Turns out he was – now at the University of Florida heading up their robotic surgery program, I flew to Jacksonville and drove to the University so we could meet and talk about two things: (1) a book that I am writing on Prostate Cancer (from the layman’s perspective) and (2) thoughts about my current situation.  One thing I’ve learned is to gather information and explore before making a hasty decision.  Your health, my health, is important and not to be taken lightly.  Honestly, in most prostate cancers, the progression is slow…so there is no need for a rushed treatment decision.

MEETING WITH MY SURGEON

Nervous?  Yea a little bit.  Dealing with the unknown isn’t easy – that’s why before the meeting with Dr. Li Ming-Su I did my homework.  Amazing the depth of information that is available on the internet.

Great seeing Dr. Su and after some initial catch up he asked, “So, how are you these days?”

I would  loved to have said great…but I had to be honest.  “I feel great, but my PSA is rising and that concerns me!”

From that simple beginning I shared with my friend the progression – ever so slowly – of my rising PSA.  While he talked openly about probabilities the bottom line came down to this.  I had recurrent prostate cancer and that was nothing to be taken lightly.  The growth had been slow, which to him, was a positive sign.  Yet any growth in something that there should be no growth in was enough to set off alarms.

“Do I need to rush to deal with this?”

“No, but do you have a urologist?”

“No.”

“Allow me to recommend one.”

As you can imagine I was delighted to get a recommendation from someone I trusted with my life when prostate cancer was first detected.

I can’t quote him as this part is shared more in general terms rather than specific comments, but when prostate cancer returns after surgery then one becomes a candidate for salvage treatment when, for the most part, is radiation and/or hormone therapy.  Neither of which I wanted – especially hormone therapy.  But it was now time to come to grips with the harsh reality of being told yet once again that I had prostate cancer.

NEXT STEPS

Occupying my mind with next steps was far easier than dealing with the emotions that kept creeping into my being.  Optimistic?  Yes!  Yet at 56 it doesn’t yet seem to make sense to connect with one’s mortality.  It seems far more normal to believe that life will go on for 30 more years and that I have “plenty” of time to do what I came here to do.  Yet, with a second diagnosis of a disease that can prove to be fatal it is clear to me that I need to re-evaluate my priorities and choices.

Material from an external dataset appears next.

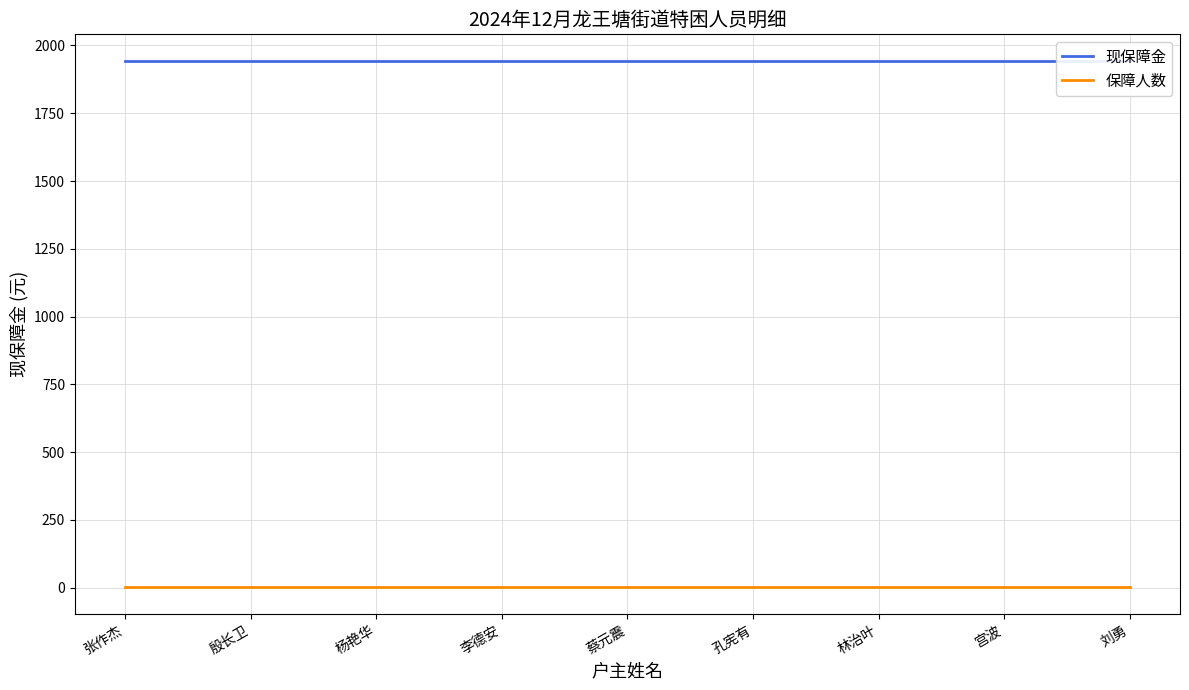

Rank the series by their average value, from lowest to highest.

保障人数, 现保障金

I guess when we are young we think that we will live forever.  As we age we know that is not true.  But, damn it, it seems that we shouldn’t be spending too much time thinking of life or the lack thereof till we are 70 or older.  Now I am wondering if I’ll make it to the age when I can draw social security.  Not that that is important, but I’ve paid into it so it seems that getting back is an entitlement.  (And I can’t even believe I used that word!)

For now…the question is what am I willing to do to preserve life in a manner that I wish to live it?  As I write those words it strikes me that “in a manner I wish to live it” is important for me – at least at this point.  Perhaps faced with no life I’d consider making different choices, but at this moment the NEXT STEPS will be a journey of discovery – both inward and outward.